Spectaculaire contraste, l'assurance vie, pourtant premier produit d'épargne en France du point de vue des encours, a elle essuyé en juin un quatrième mois de sorties nettes d'épargne d'affilée, portant à près de 5 milliards d'euros le montant de la décollecte depuis le début d'année.

Cette tendance « s'explique par la nécessité de certains assurés d'effectuer des rachats pour maintenir leur niveau de vie », souligne Philippe Crevel. Mais l'assurance-vie a aussi et « surtout pâti du recul des cotisations des fonds euros », relèvent les analystes de BPCE.

Investis pour une large part en obligations, les contrats « en euros » désignent des placements dont le capital est garanti par l'assureur, quelles que soient les évolutions des marchés financiers. Ces supports n'ont toutefois plus la sympathie des compagnies qui incitent depuis plusieurs années les épargnants à placer leurs économies en « unités de compte », donc le capital n'est pas garanti, mais potentiellement plus rémunérateur à long terme en misant davantage sur des titres plus risqués, tels que les actions notamment.

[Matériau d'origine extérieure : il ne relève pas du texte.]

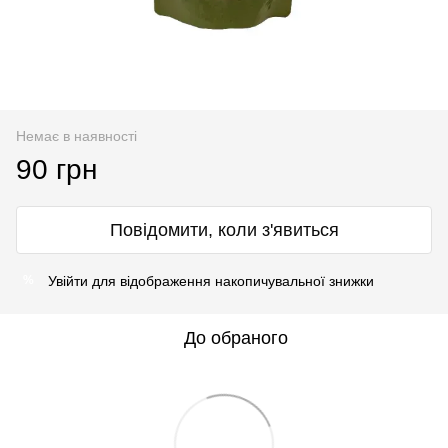
Немає в наявності
90 грн
Повідомити, коли з'явиться
Увійти
для відображення накопичувальної знижки
%
До обраного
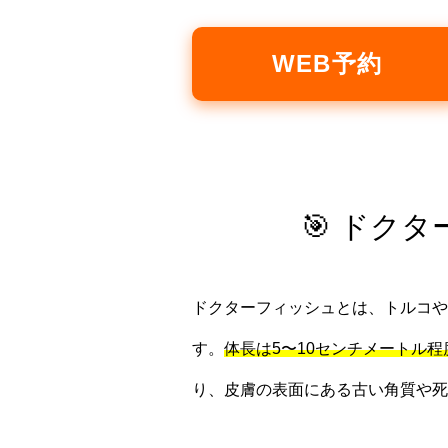
WEB予約
🎯 ドク
ドクターフィッシュとは、トルコやイ
す。
体長は5〜10センチメートル
り、皮膚の表面にある古い角質や死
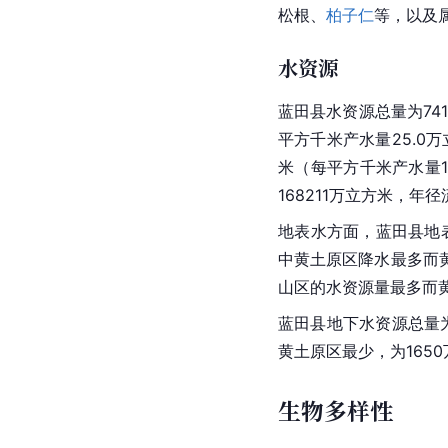
松根、
柏子仁
等，以及
水资源
蓝田县水资源总量为74
平方千米产水量25.0万
米（每平方千米产水量16
168211万立方米，年
地表水方面，蓝田县地表
中黄土原区降水最多而
山区的水资源量最多而
蓝田县地下水资源总量为
黄土原区最少，为165
生物多样性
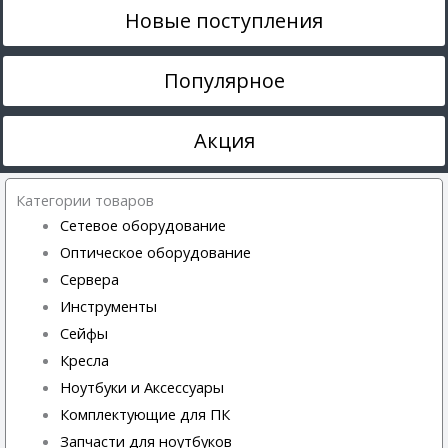
Новые поступления
Популярное
Акция
Категории товаров
Сетевое оборудование
Оптическое оборудование
Сервера
Инструменты
Сейфы
Кресла
Ноутбуки и Аксессуары
Комплектующие для ПК
Запчасти для ноутбуков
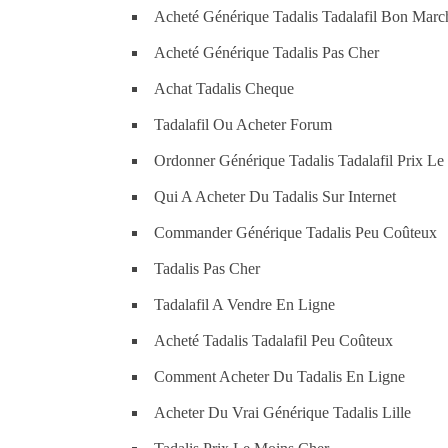
Acheté Générique Tadalis Tadalafil Bon Marc
Acheté Générique Tadalis Pas Cher
Achat Tadalis Cheque
Tadalafil Ou Acheter Forum
Ordonner Générique Tadalis Tadalafil Prix L
Qui A Acheter Du Tadalis Sur Internet
Commander Générique Tadalis Peu Coûteux
Tadalis Pas Cher
Tadalafil A Vendre En Ligne
Acheté Tadalis Tadalafil Peu Coûteux
Comment Acheter Du Tadalis En Ligne
Acheter Du Vrai Générique Tadalis Lille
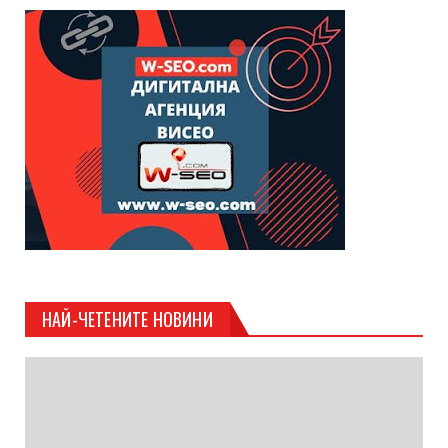
НАЙ-ЧЕТЕНИТЕ НОВИНИ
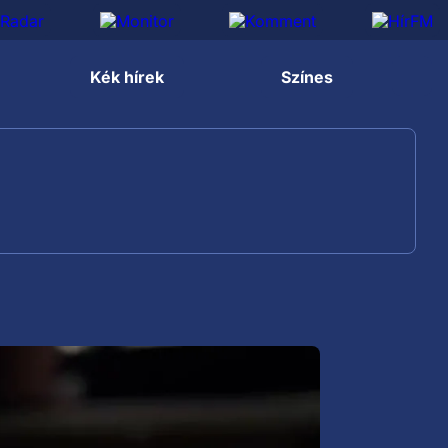
Kék hírek
Színes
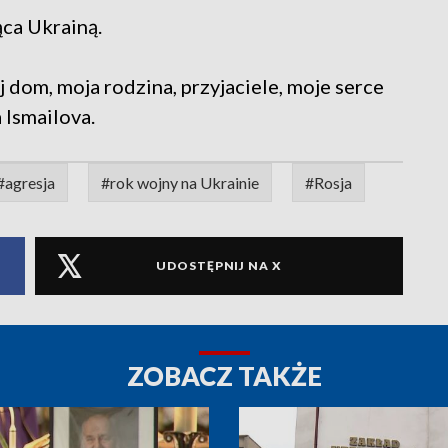
ąca Ukrainą.
 dom, moja rodzina, przyjaciele, moje serce
 Ismailova.
#agresja
#rok wojny na Ukrainie
#Rosja
UDOSTĘPNIJ NA X
ZOBACZ TAKŻE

Au cours du premier semestre, « en ce qui concerne l'épargne à risque, c'est-à-dire les unités de compte, on est sur des volumes de collecte identiques à ceux de l'année dernière », remarque Cyrille Chartier-Kastler, président du cabinet d'étude Facts and Figures. Conclusion : « les assureurs ont fortement fermé le robinet des fonds euros, qui leur coûtent plus cher en fonds propres réglementaires, sont plus difficiles aussi à placer dans un contexte de taux très bas, voire négatifs », résume cet analyste.

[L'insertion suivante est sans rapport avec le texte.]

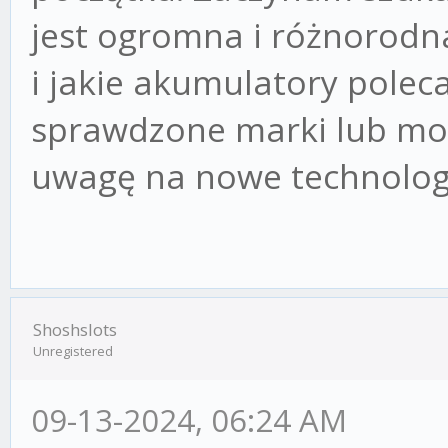
jest ogromna i różnorodna
i jakie akumulatory poleca
sprawdzone marki lub mo
uwagę na nowe technologi
Shoshslots
Unregistered
09-13-2024, 06:24 AM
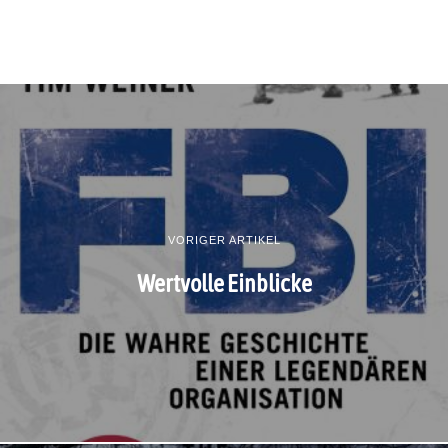
VORIGER ARTIKEL
Wertvolle Einblicke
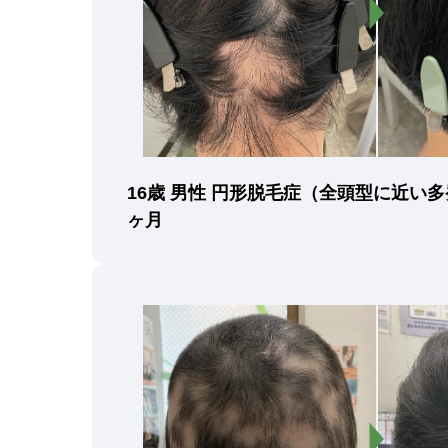
16歳 男性 円形脱毛症（全頭型に近い多
ヶ月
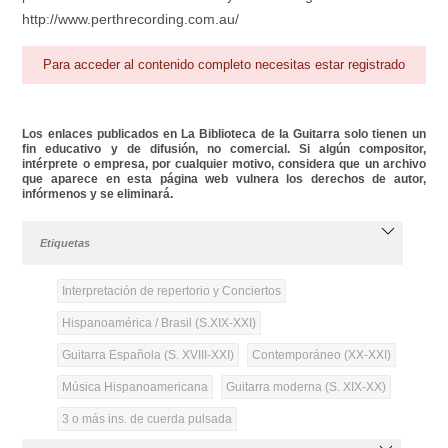
http://www.perthrecording.com.au/
Para acceder al contenido completo necesitas estar registrado
Los enlaces publicados en La Biblioteca de la Guitarra solo tienen un
fin educativo y de difusión, no comercial. Si algún compositor,
intérprete o empresa, por cualquier motivo, considera que un archivo
que aparece en esta página web vulnera los derechos de autor,
infórmenos y se eliminará.
Etiquetas
Interpretación de repertorio y Conciertos
Hispanoamérica / Brasil (S.XIX-XXI)
Guitarra Española (S. XVIII-XXI)
Contemporáneo (XX-XXI)
Música Hispanoamericana
Guitarra moderna (S. XIX-XX)
3 o más ins. de cuerda pulsada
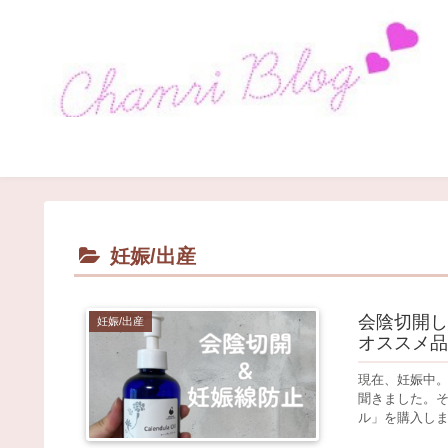
妊娠/出産
会陰切開し
妊娠/出産
オススメ品
現在、妊娠中
聞きました。そ
ル」を購入しま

Normalisation sous condition

Mais « les Français savent que le contexte économique est catastrophique, qu'il y a des risques de licenciement et qu'il n'y aura pas d'augmentation de salaire. Comme les assureurs-vie ne veulent pas engranger de la collecte nette sur leurs fonds en euros dans la configuration actuelle des marchés financiers, il y a donc un report important de la collecte d'épargne sécurisée vers l'épargne bancaire réglementée », telle que le Livret A ou le LDDS, poursuit Cyrille Chartier-Kastler.

Pour Philippe Crevel, l'assurance vie devrait revenir ces prochains mois « sur des collectes positives. Il n'y aura pas d'énorme rebond, mais une banalisation ». Mais « l'idée d'un dégonflement de l'épargne de précaution suppose que le contexte sanitaire et économique se normalise. Il est trop tôt à ce stade pour le dire », ajoute Philippe Crevel.

Cette épargne forcée se dégonflerait logiquement ensuite dès juillet avec le déconfinement graduel et un rebond des dépenses des particuliers, tout en restant encore élevée du fait de la montée du chômage, du maintien du sentiment d'incertitude sanitaire, d'un comportement induit d'attentisme, voire d'une prise de recul face à la manière de consommer, anticipent pour leur part les analystes de BPCE.